To that end, we are introduced to the members of a somewhat dysfunctional book club, who rejoice in reading Margaret Atwood and bicker about Elizabeth Gilbert. These comically well-timed scenes are intercut with dreamlike sequences focusing directly on Borges and his obsession with books. In our digital age, with ebook readers and mobile internet, it is constantly lamented that the pleasures that come with the physical act of reading a book get lost more and more. And yes, there is a certain nostalgia about the way devoted book lovers handle their objects of desire. Some bibliophiles have been known to smell the pages, they stroke the spines or press books to their chest when particularly affected by a passage they have just read. Reading to them is like making love. And, indeed, there is a scene in Borges and I where a young couple brought together by their shared love of books makes love on stage. It’s a beautifully choreographed dance, tender and spell-binding.

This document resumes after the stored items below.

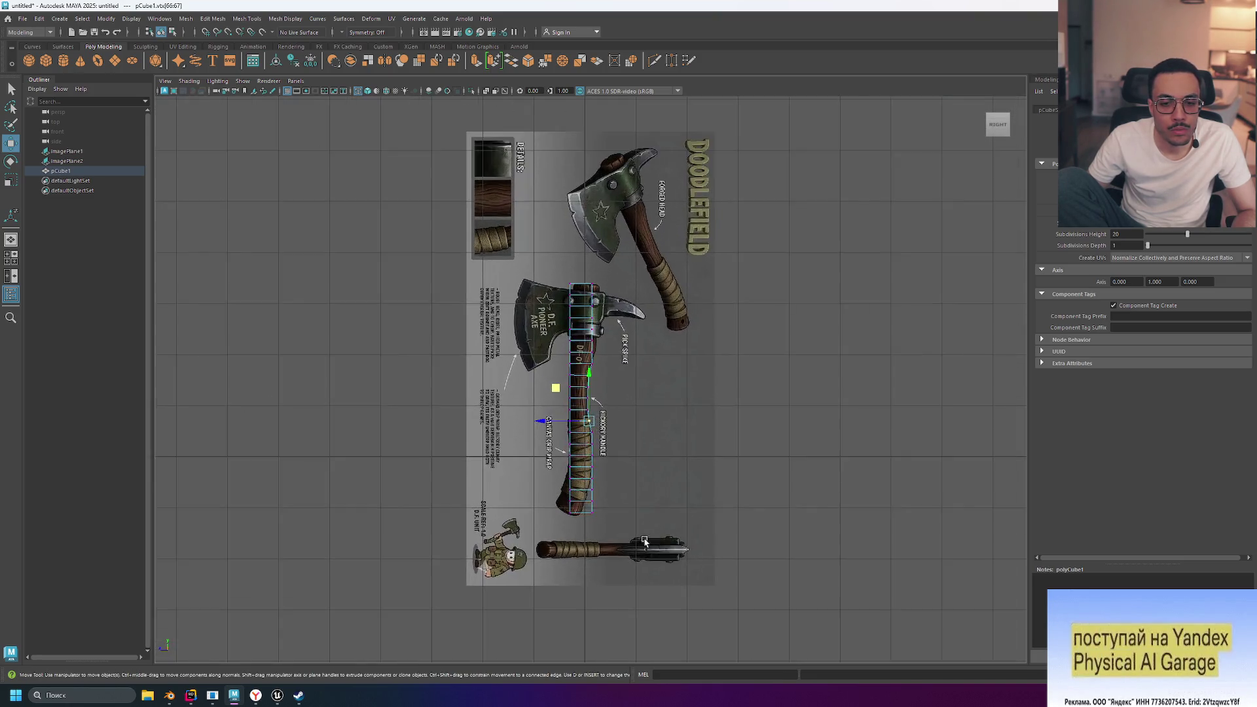
pyautogui.scroll(-5, 643, 541)
pyautogui.scroll(3, 645, 544)
pyautogui.scroll(2, 644, 544)
pyautogui.scroll(-4, 644, 544)
pyautogui.scroll(3, 644, 543)
pyautogui.scroll(-4, 644, 541)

The relationship of Nick (Julian Spooner) and Sophie (Sophie Cullen) very loosely mirrors stages of Borges’ life and allows glimpses into his extraordinary mind and philosophy, but also into his direct personal biography. As a man obsessed with reading and writing, it is perhaps most tragic that, from an early age onwards, he started turning blind. A veracious and beautifully simple performance by Sophie Cullen, who plays the young woman befallen by the same fate, takes the audience through the stages of denial and anger towards what Borges called being trapped in a “luminous mist”.
But this show really is an ensemble effort, and what a few of the young performers seem to be lacking in acting experience is more than made up for by the dexterity and diligence of the special effects. And this term can indeed be applied here, because in its style the piece has a rather filmic quality. Between the cover and the back of a book there are hidden worlds and Idle Motion makes these worlds come alive. Books turn into seagulls that land softly on Borges’ (Nicholas Pitt) shoulders or they serve as projection screens for pacing animals. The clever use of light allows for these creatures to climb out of the pages and to manifest themselves in front of our eyes. These visual interludes rarely ever seem gimmicky, but pay tribute to the fragmented narration techniques of post-modernism. Shadow play, puppets or a coat coming to life as a tiger – all this stuns visually while still supporting the basic idea of the piece.
In the beginning the stage is nearly empty, apart from two simple plywood flats and a couple of books arranged neatly against the walls. Throughout the show, the stage fills up with countless pages and haphazardly tipped over stacks of books. And although we have witnessed the journey of every single of these torn out pages, in the end we cannot quite recall how all of these references to words once written and uttered ended up being literally strewn all over the stage or our cultural memory.
All this could have been dull and pretentious in the hands of less capable storytellers. The most astonishing thing about Borges and I is probably that, while telling its story in a very stylised way, it manages to avoid the trap of self-indulgence. It’s not perfect by any means, but has an undeniably captivating charm. I am, however, not entirely convinced that those who aren’t overly fond of books will take the same pleasure in viewing it, but then again an encounter with Borges might be just what they were waiting for.